Читать книгу Biological Mechanisms of Tooth Movement - Группа авторов - Страница 59

According to Krishnan and Davidovitch (2006a), while paradental tissues become progressively strained by applied forces, their cells are continuously subjected to other first messengers, derived from cells of the immune and nervous systems. The binding of these signal molecules to cell membrane receptors leads to enzymatic conversion of cytoplasmic ATP and GTP into adenosine 3´,5´‐monophosphate (cyclic AMP [cAMP]), and guanosine 3´,5´‐monophosphate (cyclic GMP [cGMP]), respectively. These latter molecules are known as intracellular second messengers. Immunohistochemical staining during OTM in cats showed high concentrations of these molecules in the strained paradental tissues (Davidovitch et al., 1988).

Internal cellular signaling systems are those that translate many external stimuli into a narrow range of internal signals or second messengers (Sandy et al., 1993). Cyclic AMP and cGMP are two second messengers associated with bone remodeling. Bone cells, in response to hormonal and mechanical stimuli, produce cAMP in vivo and in vitro. Alterations in cAMP levels have been associated with synthesis of polyamines, nucleic acids, and proteins, and with secretion of cellular products. The action of cAMP is mediated through phosphorylation of specific substrate proteins by its dependent protein kinases. In contrast to this role, cGMP is considered an intracellular regulator of both endocrine and nonendocrine mechanisms (Davidovitch, 1995). The action of cGMP is mediated through specific substrate proteins by cGMP‐dependent protein kinases. This signaling molecule plays a key role in the synthesis of nucleic acids and proteins, as well as secretion of cellular products.

According to Meikle (2006), the second messenger system classically associated with mechanical force transduction is cAMP. The first evidence for the involvement of the cAMP pathway in mechanical signal transduction was provided independently by Rodan et al. (1975), and by Davidovitch and Shanfeld (1975). Rodan et al. (1975) showed that a compressive force of 60 g/cm² applied to 16‐day‐old chick tibia in vitro inhibited the accumulation of cAMP in the epiphyses, as well as in cells isolated from the proliferative zone of the growth plate. The effect was mediated by an enhanced uptake of Ca²⁺ which inhibited membrane‐associated adenyl cyclase activity.

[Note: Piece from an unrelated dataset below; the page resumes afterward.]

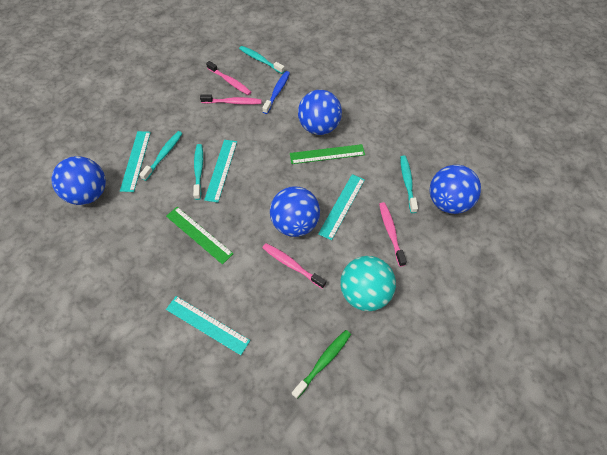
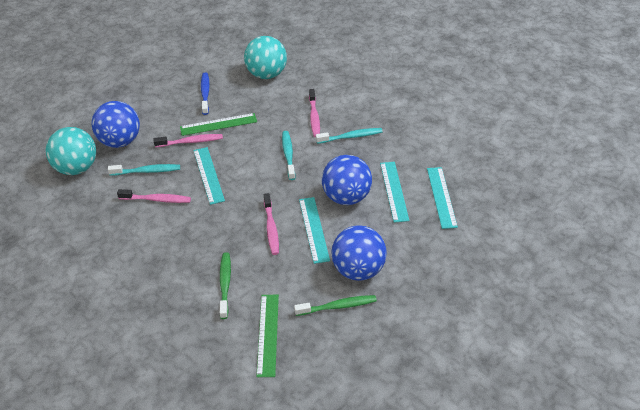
blue ball: 4 -> 3
green toothbrush: 1 -> 2
turquoise ball: 1 -> 2
turquoise toothbrush: 4 -> 3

Davidovitch and Shanfeld (1975) sampled alveolar bone from compression and tension sites surrounding orthodontically tipped canines in cats. They found that cAMP levels initially decreased, followed by an increase after 1–2 days, which remained elevated to the end of the experimental period of 28 days. They suggested that the initial decrease at the compression sites was due to necrosis of PDL cells, and at the tension sites to a rapid increase in the cell population; the elevation in cAMP observed 2 weeks after the initiation of treatment was probably a reflection of increased bone remodeling activity. Subsequently, Davidovitch et al. (1976), in a study on the cellular localization of cAMP in the same model, found an increase in the number of cAMP‐positive cells in areas of the PDL where bone resorption or deposition subsequently occurred. Osteocytes in the adjacent alveolar bone, however, appeared to be relatively unaffected by the mechanical force.